Classification and reconstruction of spatially overlapping phase images
using diffractive optical networks
- URL: http://arxiv.org/abs/2108.07977v1
- Date: Wed, 18 Aug 2021 05:15:05 GMT
- Title: Classification and reconstruction of spatially overlapping phase images
using diffractive optical networks
- Authors: Deniz Mengu, Muhammed Veli, Yair Rivenson, Aydogan Ozcan
- Abstract summary: Diffractive optical networks unify wave optics and deep learning to all-optically compute a given machine learning or computational imaging task as the light propagates from the input to the output plane.

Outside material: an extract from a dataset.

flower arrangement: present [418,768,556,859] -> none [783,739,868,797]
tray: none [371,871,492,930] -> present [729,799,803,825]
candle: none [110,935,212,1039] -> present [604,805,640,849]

We show that through a task-specific training process, diffractive networks can all-optically and simultaneously classify two different randomly-selected, spatially overlapping phase images at the input.

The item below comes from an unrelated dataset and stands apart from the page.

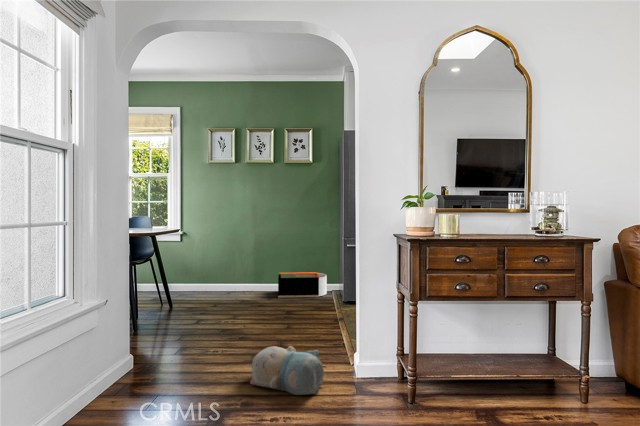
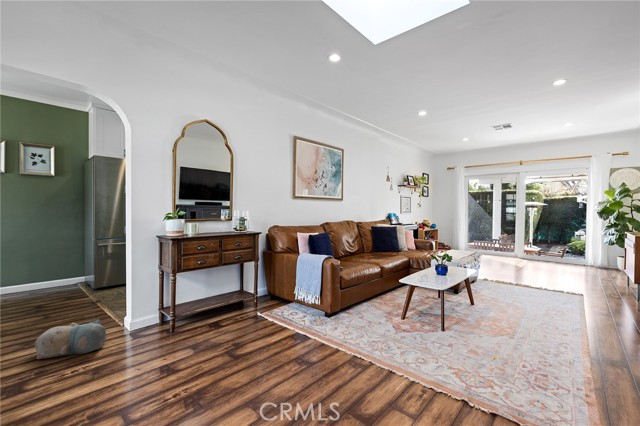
storage bin: present [278,272,327,298] -> none [14,270,73,298]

In addition to all-optical classification of overlapping phase objects, we also demonstrate the reconstruction of these phase images based on a shallow electronic neural network.
- Score: 0.0
- License: http://arxiv.org/licenses/nonexclusive-distrib/1.0/
- Abstract: Diffractive optical networks unify wave optics and deep learning to
all-optically compute a given machine learning or computational imaging task as
the light propagates from the input to the output plane. Here, we report the
design of diffractive optical networks for the classification and
reconstruction of spatially overlapping, phase-encoded objects. When two
different phase-only objects spatially overlap, the individual object functions
are perturbed since their phase patterns are summed up. The retrieval of the
underlying phase images from solely the overlapping phase distribution presents
a challenging problem, the solution of which is generally not unique. We show
that through a task-specific training process, passive diffractive networks
composed of successive transmissive layers can all-optically and simultaneously
classify two different randomly-selected, spatially overlapping phase images at
the input. After trained with ~550 million unique combinations of phase-encoded
handwritten digits from the MNIST dataset, our blind testing results reveal
that the diffractive network achieves an accuracy of >85.8% for all-optical
classification of two overlapping phase images of new handwritten digits. In
addition to all-optical classification of overlapping phase objects, we also
demonstrate the reconstruction of these phase images based on a shallow
electronic neural network that uses the highly compressed output of the
diffractive network as its input (with e.g., ~20-65 times less number of
pixels) to rapidly reconstruct both of the phase images, despite their spatial
overlap and related phase ambiguity. The presented phase image classification
and reconstruction framework might find applications in e.g., computational
imaging, microscopy and quantitative phase imaging fields.